The Pied Piper in this case is the country’s richest and most powerful man, Bidzina Ivanishvili, and the park is his idiosyncratic creation. Ivanishvili has spent millions of his own dollars, overseen feats of logistical engineering and bulldozed over environmental activists’ protests to create this shrine to his passion: giant trees.
Now the park has finally opened, and Georgians have been flocking to check out the much-hyped arcadia.
On weekends, long and chaotic queues have been forming outside the site, formally known as the Shekvetili Dendrological Park, about an hour north of Batumi. Under the baking sun, police engage in shouting matches with drivers, who in their search for parking are bottling up traffic on the nation’s main East-West highway. Passing drivers making their way through the snarl honk and curse fiercely.
Pro-government television broadcasts have been stoking the craze, running reports about “yet another gift to the planet” from Ivanishvili, the chairman of the ruling Georgian Dream party. In the two weeks after its opening on July 15, the park reportedly received as many as 250,000 visitors.
Inside, the opening scenes from Jurassic Park come to mind. Crowds pass through a sun-dappled alley, lined with bright green thujas, and emerge at a large, open-air aviary, encased in an electric fence and partly covered by nets. Giant pelicans stare on mistrustfully from behind the chain link while grey crowned cranes chase one another, shrieking angrily. The park’s avian pièce de résistance, a flamboyance of pink flamingos, can be seen at a distance, in the middle of a lake.
The park has quickly emerged as the top Instagram spot for locals. Young women in cocktail dresses pose: lips pouted, hair to one side, one knee cocked. Couples snap selfies hugging in the bamboo groves, and children demand to be photographed with the lemurs and parrots.

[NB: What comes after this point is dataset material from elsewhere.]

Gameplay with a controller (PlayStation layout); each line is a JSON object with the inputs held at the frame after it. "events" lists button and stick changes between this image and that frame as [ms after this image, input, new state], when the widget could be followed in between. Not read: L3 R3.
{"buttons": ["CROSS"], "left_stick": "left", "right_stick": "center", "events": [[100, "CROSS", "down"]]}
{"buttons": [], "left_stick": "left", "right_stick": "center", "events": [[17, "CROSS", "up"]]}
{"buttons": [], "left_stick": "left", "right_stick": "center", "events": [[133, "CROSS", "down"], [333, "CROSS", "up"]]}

The raison d'être giant trees are held in place with massive ropes, as if to prevent them from escaping. Guards shoo people away from the trees and off the lawns, herding the unruly crowds back on to the walkways. “It’s so Ray Bradbury: Don’t step off the path or something terrible happens,” one visitor joked.
“I felt like I sold a family member”
On a recent visit by Eurasianet, two children went running up to one tree with glossy, myrtle green leaves. “Daddy, daddy, we found it!” they shouted. Their parents went up for a closer inspection. “No, ours was much larger,” the mother concluded.
“Ivanishvili took our tree and we are trying to find it,” the father, a portly, kind-eyed 40-something told Eurasianet. He identified himself as Gocha, but declined to give his real name or the name of his village, saying that he feared jeopardizing the terms of the agreement he had signed with Ivanishvili’s people for selling a centennial magnolia from his yard for the park.
His two kids ran ahead, continuing their search. Gocha trailed behind, sweating profusely. Like many men at the park, he had his shirt rolled up to expose his belly in an effort to beat the heat. “My great grandfather planted that magnolia and I sold it for cash. What kind of a man am I after this?“ Gocha asked with a guilty smile. “But I did it for them, to buy them clothes and textbooks,” he added pointing at his kids. “I had to fix the roof and she wanted a new laundry machine,” he said, pointing at his wife.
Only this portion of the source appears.